Sebastian Castro

No. 49 – Pittsburgh Steelers
- Position: Safety
- Roster status: Practice squad

Personal information
- Born: October 14, 2000 (age 25) Oak Lawn, Illinois, U.S.
- Listed height: 5 ft 11 in (1.80 m)
- Listed weight: 203 lb (92 kg)

Career information
- High school: Richards (Oak Lawn)
- College: Iowa (2019–2024)
- NFL draft: 2025: undrafted

Career history
- Pittsburgh Steelers (2025)*; Tampa Bay Buccaneers (2025); Pittsburgh Steelers (2025–present);
- * Offseason or practice squad member only

Awards and highlights
- Second-team All-Big Ten (2023); Third-team All-Big Ten (2024);

Career NFL statistics as of 2025
- Total tackles: 3
- Stats at Pro Football Reference

= Sebastian Castro (American football) =

American football player (born 2000)

Sebastian Castro (born October 14, 2000) is an American professional football safety for the Pittsburgh Steelers of the National Football League (NFL). He played college football for the Iowa Hawkeyes.

== Early life ==
Castro attended Harold L. Richards High School in Oak Lawn, Illinois. As a senior, he notched 95 total tackles, with 6.5 tackles for loss, and six interceptions. Castro committed to play college football at the University of Iowa, for the Iowa Hawkeyes.

== College career ==
Castro took a redshirt season in 2019. In the 2021 season, he recorded six tackles in four games. In 2022, Castro notched 33 tackles, a sack, five pass deflections, and a pair of forced fumbles. In week two of the 2023 season, he had four tackles and his first career interception, which he returned 30 yards for a touchdown, as helped the Hawkeyes beat rival Iowa State. For his performance, Castro was named the Big Ten Conference defensive player of the week. In week seven, he tallied seven tackles with two going for a loss, a pass deflection, and the game sealing interception, as he helped Iowa beat Wisconsin. For his start to the season, Castro was named a second-team midseason All-American by the Associated Press.

==Professional career==

Pre-draft measurables
| Height | Weight | Arm length | Hand span | Wingspan | 40-yard dash | 10-yard split | 20-yard split | 20-yard shuttle | Three-cone drill | Vertical jump | Broad jump | Bench press |
| 5 ft 11+1⁄4 in (1.81 m) | 203 lb (92 kg) | 30+3⁄4 in (0.78 m) | 10+1⁄2 in (0.27 m) | 6 ft 2+3⁄8 in (1.89 m) | 4.59 s | 1.59 s | 2.66 s | 4.31 s | 7.11 s | 32.0 in (0.81 m) | 9 ft 9 in (2.97 m) | 13 reps |
All values from NFL Combine/Pro Day

===Pittsburgh Steelers (first stint)===
Castro signed with the Pittsburgh Steelers as an undrafted free agent on April 26, 2025. He was waived on August 26 as part of final roster cuts, and re-signed to the practice squad.
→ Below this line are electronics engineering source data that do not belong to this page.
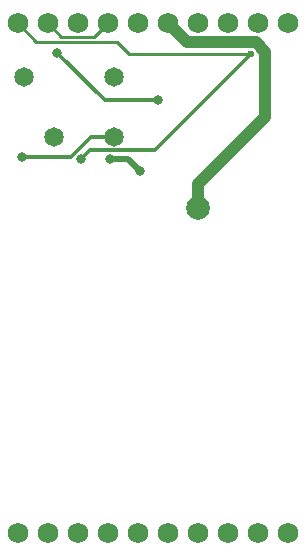
<source format=gbr>
%TF.GenerationSoftware,KiCad,Pcbnew,8.0.8*%
%TF.CreationDate,2025-02-03T20:56:19-05:00*%
%TF.ProjectId,RTDS Control Module,52544453-2043-46f6-9e74-726f6c204d6f,rev?*%
%TF.SameCoordinates,Original*%
%TF.FileFunction,Copper,L2,Bot*%
%TF.FilePolarity,Positive*%
%FSLAX46Y46*%
G04 Gerber Fmt 4.6, Leading zero omitted, Abs format (unit mm)*
G04 Created by KiCad (PCBNEW 8.0.8) date 2025-02-03 20:56:19*
%MOMM*%
%LPD*%
G01*
G04 APERTURE LIST*
%TA.AperFunction,ComponentPad*%
%ADD10C,1.650000*%
%TD*%
%TA.AperFunction,ComponentPad*%
%ADD11C,1.750000*%
%TD*%
%TA.AperFunction,ViaPad*%
%ADD12C,0.800000*%
%TD*%
%TA.AperFunction,ViaPad*%
%ADD13C,0.600000*%
%TD*%
%TA.AperFunction,ViaPad*%
%ADD14C,2.000000*%
%TD*%
%TA.AperFunction,Conductor*%
%ADD15C,0.500000*%
%TD*%
%TA.AperFunction,Conductor*%
%ADD16C,0.300000*%
%TD*%
%TA.AperFunction,Conductor*%
%ADD17C,0.250000*%
%TD*%
%TA.AperFunction,Conductor*%
%ADD18C,1.000000*%
%TD*%
G04 APERTURE END LIST*
D10*
%TO.P,K1,2*%
%TO.N,Net-(U1-TR)*%
X53890000Y-34980000D03*
%TO.P,K1,4*%
%TO.N,/GND*%
X58970000Y-34980000D03*
%TO.P,K1,5*%
%TO.N,Net-(J1-Pad3)*%
X58970000Y-29900000D03*
%TO.P,K1,8*%
%TO.N,/Vs*%
X51350000Y-29900000D03*
%TD*%
D11*
%TO.P,J1,1,1*%
%TO.N,N/C*%
X50800000Y-68580000D03*
%TO.P,J1,2,2*%
X53340000Y-68580000D03*
%TO.P,J1,3,3*%
X55880000Y-68580000D03*
%TO.P,J1,4,4*%
X58420000Y-68580000D03*
%TO.P,J1,5,5*%
X60960000Y-68580000D03*
%TO.P,J1,6,6*%
X63500000Y-68580000D03*
%TO.P,J1,7,7*%
X66040000Y-68580000D03*
%TO.P,J1,8,8*%
X68580000Y-68580000D03*
%TO.P,J1,9,9*%
X71120000Y-68580000D03*
%TO.P,J1,10,10*%
X73660000Y-68580000D03*
%TD*%
%TO.P,J1,1,1*%
%TO.N,/Vs*%
X50800000Y-25400000D03*
%TO.P,J1,2,2*%
%TO.N,/GND*%
X53340000Y-25400000D03*
%TO.P,J1,3,3*%
%TO.N,Net-(J1-Pad3)*%
X55880000Y-25400000D03*
%TO.P,J1,4,4*%
%TO.N,/GND*%
X58420000Y-25400000D03*
%TO.P,J1,5,5*%
X60960000Y-25400000D03*
%TO.P,J1,6,6*%
%TO.N,Net-(U2-D)*%
X63500000Y-25400000D03*
%TO.P,J1,7,7*%
%TO.N,/GND*%
X66040000Y-25400000D03*
%TO.P,J1,8,8*%
%TO.N,unconnected-(J1-Pad8)*%
X68580000Y-25400000D03*
%TO.P,J1,9,9*%
%TO.N,/Vs*%
X71120000Y-25400000D03*
%TO.P,J1,10,10*%
%TO.N,unconnected-(J1-Pad10)*%
X73660000Y-25400000D03*
%TD*%
D12*
%TO.N,/GND*%
X61160000Y-37900000D03*
X58660000Y-36900000D03*
X51185000Y-36700000D03*
D13*
%TO.N,/Vs*%
X70560000Y-28000000D03*
D12*
X56160000Y-36900000D03*
%TO.N,Net-(U1-DIS)*%
X62660000Y-31900000D03*
X54160000Y-27900000D03*
D14*
%TO.N,Net-(U2-D)*%
X66060000Y-41000000D03*
%TD*%
D15*
%TO.N,/GND*%
X60160000Y-36900000D02*
X61160000Y-37900000D01*
D16*
X57019339Y-34980000D02*
X58970000Y-34980000D01*
D17*
X54515000Y-26575000D02*
X53340000Y-25400000D01*
X57245000Y-26575000D02*
X54515000Y-26575000D01*
D16*
X51185000Y-36700000D02*
X55299339Y-36700000D01*
D17*
X58420000Y-25400000D02*
X57245000Y-26575000D01*
D15*
X58660000Y-36900000D02*
X60160000Y-36900000D01*
D16*
X55299339Y-36700000D02*
X57019339Y-34980000D01*
%TO.N,/Vs*%
X56955000Y-36105000D02*
X56160000Y-36900000D01*
D17*
X70560000Y-28000000D02*
X60260000Y-28000000D01*
X52375000Y-26975000D02*
X50800000Y-25400000D01*
X60260000Y-28000000D02*
X59235000Y-26975000D01*
D16*
X62455000Y-36105000D02*
X56955000Y-36105000D01*
X70560000Y-28000000D02*
X62455000Y-36105000D01*
D17*
X59235000Y-26975000D02*
X52375000Y-26975000D01*
D16*
%TO.N,Net-(U1-DIS)*%
X58160000Y-31900000D02*
X62660000Y-31900000D01*
X54160000Y-27900000D02*
X58160000Y-31900000D01*
D18*
%TO.N,Net-(U2-D)*%
X71760000Y-33300000D02*
X66060000Y-39000000D01*
X65100000Y-27000000D02*
X70974214Y-27000000D01*
X65100000Y-27000000D02*
X63500000Y-25400000D01*
X66060000Y-39000000D02*
X66060000Y-41000000D01*
X71760000Y-27785786D02*
X71760000Y-33300000D01*
X70974214Y-27000000D02*
X71760000Y-27785786D01*
%TD*%
M02*

</source>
===Tampa Bay Buccaneers===
On September 30, 2025, Castro was signed by the Tampa Bay Buccaneers off the Steelers practice squad. He was waived on November 8.

=== Pittsburgh Steelers (second stint) ===
On November 10, 2025, Castro was claimed off waivers by the Steelers.

On August 30, 2026, Castro was waived by the Steelers and re-signed to the practice squad.